Rep. Sylvia R. Garcia (D-TX) used her time to press on equity, stating publicly after the hearing that she "pushed for financial innovation that helps working families get ahead, not leave underserved and underbanked communities behind."

Political Stakes

The hearing comes at a moment of institutional uncertainty for the banking-as-a-service sector. FDIC enforcement actions against sponsor banks have continued into 2026, with regulators flagging deficiencies in transaction monitoring and suspicious activity reporting. For Khalili and Lead Bank, a community bank that operates Banking as a Service (BaaS) programs in all 50 states, the regulatory environment is vital.
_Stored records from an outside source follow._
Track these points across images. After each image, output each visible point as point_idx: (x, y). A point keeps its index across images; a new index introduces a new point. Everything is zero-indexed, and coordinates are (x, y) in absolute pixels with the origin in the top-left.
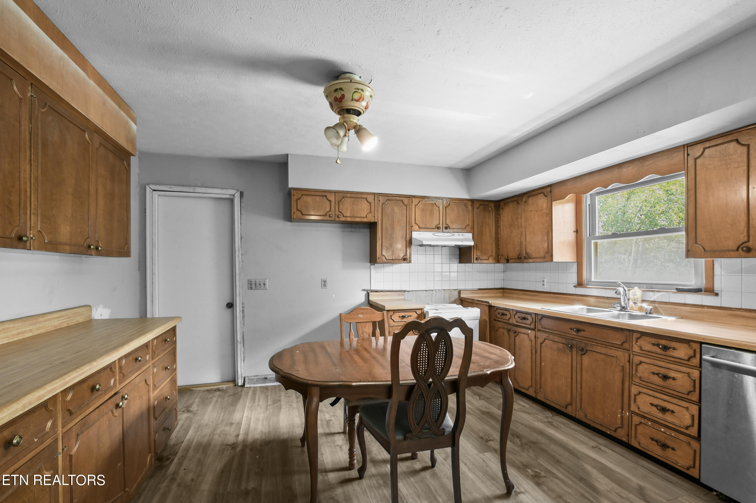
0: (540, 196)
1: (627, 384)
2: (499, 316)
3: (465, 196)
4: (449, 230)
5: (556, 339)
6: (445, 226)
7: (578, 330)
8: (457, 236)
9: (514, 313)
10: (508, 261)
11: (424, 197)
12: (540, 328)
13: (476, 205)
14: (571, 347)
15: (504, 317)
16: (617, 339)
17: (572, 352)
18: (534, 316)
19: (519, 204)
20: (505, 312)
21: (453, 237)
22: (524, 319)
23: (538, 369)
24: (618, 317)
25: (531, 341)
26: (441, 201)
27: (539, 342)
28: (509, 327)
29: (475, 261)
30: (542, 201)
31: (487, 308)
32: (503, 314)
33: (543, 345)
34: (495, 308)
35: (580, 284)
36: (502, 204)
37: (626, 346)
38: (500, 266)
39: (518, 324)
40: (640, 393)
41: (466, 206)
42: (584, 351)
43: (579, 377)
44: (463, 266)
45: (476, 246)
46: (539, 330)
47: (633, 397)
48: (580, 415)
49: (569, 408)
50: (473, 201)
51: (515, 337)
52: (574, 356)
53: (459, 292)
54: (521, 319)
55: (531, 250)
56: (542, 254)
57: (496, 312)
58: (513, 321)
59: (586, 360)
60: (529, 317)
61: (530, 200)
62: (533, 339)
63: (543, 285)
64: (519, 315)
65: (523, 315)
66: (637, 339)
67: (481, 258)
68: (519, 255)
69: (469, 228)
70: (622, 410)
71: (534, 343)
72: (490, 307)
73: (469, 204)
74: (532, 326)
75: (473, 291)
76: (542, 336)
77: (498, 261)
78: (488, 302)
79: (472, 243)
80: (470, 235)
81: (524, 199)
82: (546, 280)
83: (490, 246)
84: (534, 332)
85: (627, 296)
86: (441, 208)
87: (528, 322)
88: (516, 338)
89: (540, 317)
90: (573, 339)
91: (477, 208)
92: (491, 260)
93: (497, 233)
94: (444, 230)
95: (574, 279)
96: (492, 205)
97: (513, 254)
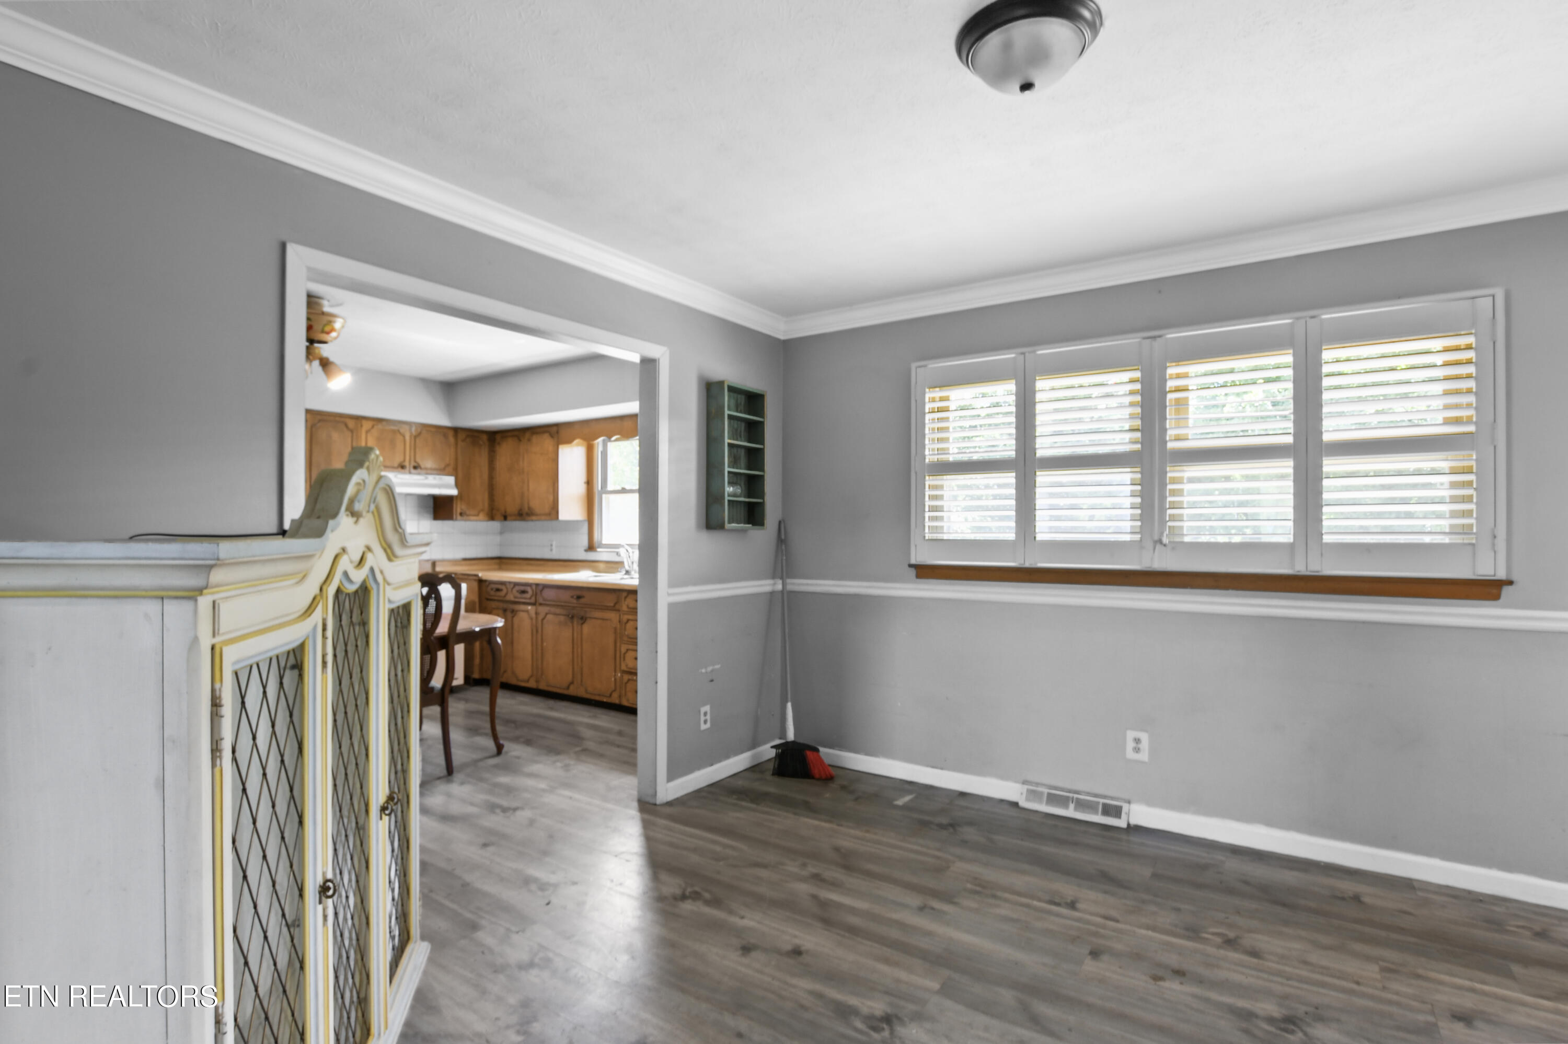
0: (546, 436)
1: (618, 644)
2: (492, 593)
3: (442, 420)
4: (419, 471)
5: (558, 611)
6: (413, 464)
7: (579, 597)
8: (432, 479)
9: (512, 586)
10: (505, 518)
11: (379, 420)
12: (541, 601)
13: (461, 436)
14: (572, 617)
15: (499, 593)
16: (610, 600)
17: (572, 623)
18: (534, 587)
19: (520, 440)
20: (499, 587)
21: (426, 482)
22: (524, 592)
23: (540, 651)
24: (622, 579)
25: (531, 619)
26: (407, 427)
27: (540, 618)
28: (505, 606)
29: (459, 517)
30: (546, 442)
31: (475, 585)
32: (498, 590)
33: (545, 621)
34: (487, 583)
35: (591, 548)
36: (498, 437)
37: (617, 607)
38: (496, 525)
39: (517, 600)
40: (628, 650)
41: (445, 436)
42: (583, 619)
43: (579, 650)
44: (439, 524)
45: (460, 497)
46: (541, 604)
47: (622, 656)
48: (581, 693)
49: (572, 687)
50: (456, 430)
51: (513, 617)
52: (575, 628)
53: (434, 564)
54: (520, 593)
55: (536, 504)
56: (547, 510)
57: (489, 589)
58: (510, 597)
59: (586, 628)
60: (529, 589)
61: (535, 439)
62: (534, 615)
63: (551, 550)
64: (517, 588)
65: (522, 588)
66: (626, 598)
67: (468, 512)
68: (521, 510)
69: (450, 469)
70: (615, 671)
71: (534, 621)
72: (481, 582)
73: (451, 434)
74: (533, 600)
75: (455, 562)
76: (543, 610)
77: (492, 517)
78: (477, 576)
79: (454, 492)
80: (451, 480)
81: (527, 435)
82: (554, 543)
83: (482, 498)
84: (534, 607)
85: (631, 558)
86: (408, 438)
87: (528, 596)
88: (515, 619)
89: (541, 587)
90: (574, 608)
91: (463, 441)
92: (482, 516)
93: (491, 478)
94: (413, 471)
95: (585, 542)
96: (485, 437)
97: (512, 508)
Her testimony that Lead owns "every compliance stack" and is "accountable for the consumer experience of each and every product" was a direct attempt to distinguish her institution from the failed models that drew enforcement scrutiny.

For the administration, the hearing offered a legislative platform for the May 19 executive order. The order's 90-day review mandate and 180-day action requirement create a regulatory calendar that runs through November 2026, giving Republicans a built-in news cycle to showcase deregulatory progress heading into the midterm environment. The American Fintech Council formally endorsed H.R. 6552 ahead of the hearing, framing it as a vehicle to "strengthen community banks" and "modernize supervisory frameworks."

Yes, But

Consumer advocates such as The Center for Responsible Lending and the National Consumer Law Center have jointly urged regulators to end bank-fintech partnerships they characterize as facilitating predatory lending, and "rent-a-bank" schemes that circumvent state usury laws. The Synapse collapse remains the most potent counterargument to the pro-partnership framing. Tens of thousands of consumers lost access to funds held through a BaaS middleware platform, and the CFPB's $46.2 million relief fund is the most tangible evidence of what happens when the compliance chain breaks. The Defense Credit Union Council also wrote to the subcommittee ahead of the hearing urging that credit unions be included in the scope of H.R. 6552, flagging that the bill as drafted may leave them behind.

What's Next

A markup of H.R. 6552 is the most likely near-term legislative step. The May 19 executive order's 90-day regulatory review deadline falls in mid-August, creating a parallel track of agency action that could either complement or complicate the legislative timeline. Khalili specifically called on Congress to address uncertainty created by the 10th Circuit's decision in National Association of Industrial Bankers v. Weiser, which held that out-of-state chartered banks must comply with Colorado's usury limits when lending to Colorado residents. She expressed support for the American Lending Fairness Act, introduced by Rep. Warren Davidson (R-OH-8), as a vehicle to resolve that uncertainty.

The Bottom Line

With a White House executive order, a pending bill, and the 2024 Synapse collapse still fresh, the subcommittee is building a legislative record on bank fintech partnerships that is moving fast, but the fault lines between innovation and consumer protection are not yet resolved.